▶ **DATA FOR THE TASK**:
------------------------------------------------------------
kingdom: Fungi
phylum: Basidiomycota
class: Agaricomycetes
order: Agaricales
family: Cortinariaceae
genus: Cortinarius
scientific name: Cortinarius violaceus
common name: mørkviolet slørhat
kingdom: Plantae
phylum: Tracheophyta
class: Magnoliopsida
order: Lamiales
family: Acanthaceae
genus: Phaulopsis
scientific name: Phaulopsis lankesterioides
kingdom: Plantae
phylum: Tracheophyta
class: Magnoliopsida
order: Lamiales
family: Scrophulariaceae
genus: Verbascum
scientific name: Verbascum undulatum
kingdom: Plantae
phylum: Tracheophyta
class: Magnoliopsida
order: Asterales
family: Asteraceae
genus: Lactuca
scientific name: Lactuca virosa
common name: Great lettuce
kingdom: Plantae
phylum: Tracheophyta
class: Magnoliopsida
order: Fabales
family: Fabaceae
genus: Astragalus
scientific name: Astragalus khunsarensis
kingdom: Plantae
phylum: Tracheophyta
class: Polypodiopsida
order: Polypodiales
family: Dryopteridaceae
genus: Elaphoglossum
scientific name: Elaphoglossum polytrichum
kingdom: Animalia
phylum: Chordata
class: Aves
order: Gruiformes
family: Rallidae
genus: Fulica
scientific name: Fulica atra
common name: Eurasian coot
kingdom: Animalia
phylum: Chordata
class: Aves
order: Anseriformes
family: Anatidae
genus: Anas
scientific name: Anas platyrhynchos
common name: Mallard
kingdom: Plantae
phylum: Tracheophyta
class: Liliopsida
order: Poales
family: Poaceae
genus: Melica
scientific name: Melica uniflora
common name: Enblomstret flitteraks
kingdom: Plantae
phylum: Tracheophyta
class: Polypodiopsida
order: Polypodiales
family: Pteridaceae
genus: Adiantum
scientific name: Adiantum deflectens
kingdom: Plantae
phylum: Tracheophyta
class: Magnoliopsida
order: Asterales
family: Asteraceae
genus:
------------------------------------------------------------
▶ **WORK TO DO**: Reproduce every line of the entries above without any change.

▶ **REPLY TO THE EXERCISE**:
kingdom: Fungi
phylum: Basidiomycota
class: Agaricomycetes
order: Agaricales
family: Cortinariaceae
genus: Cortinarius
scientific name: Cortinarius violaceus
common name: mørkviolet slørhat
kingdom: Plantae
phylum: Tracheophyta
class: Magnoliopsida
order: Lamiales
family: Acanthaceae
genus: Phaulopsis
scientific name: Phaulopsis lankesterioides
kingdom: Plantae
phylum: Tracheophyta
class: Magnoliopsida
order: Lamiales
family: Scrophulariaceae
genus: Verbascum
scientific name: Verbascum undulatum
kingdom: Plantae
phylum: Tracheophyta
class: Magnoliopsida
order: Asterales
family: Asteraceae
genus: Lactuca
scientific name: Lactuca virosa
common name: Great lettuce
kingdom: Plantae
phylum: Tracheophyta
class: Magnoliopsida
order: Fabales
family: Fabaceae
genus: Astragalus
scientific name: Astragalus khunsarensis
kingdom: Plantae
phylum: Tracheophyta
class: Polypodiopsida
order: Polypodiales
family: Dryopteridaceae
genus: Elaphoglossum
scientific name: Elaphoglossum polytrichum
kingdom: Animalia
phylum: Chordata
class: Aves
order: Gruiformes
family: Rallidae
genus: Fulica
scientific name: Fulica atra
common name: Eurasian coot
kingdom: Animalia
phylum: Chordata
class: Aves
order: Anseriformes
family: Anatidae
genus: Anas
scientific name: Anas platyrhynchos
common name: Mallard
kingdom: Plantae
phylum: Tracheophyta
class: Liliopsida
order: Poales
family: Poaceae
genus: Melica
scientific name: Melica uniflora
common name: Enblomstret flitteraks
kingdom: Plantae
phylum: Tracheophyta
class: Polypodiopsida
order: Polypodiales
family: Pteridaceae
genus: Adiantum
scientific name: Adiantum deflectens
kingdom: Plantae
phylum: Tracheophyta
class: Magnoliopsida
order: Asterales
family: Asteraceae
genus:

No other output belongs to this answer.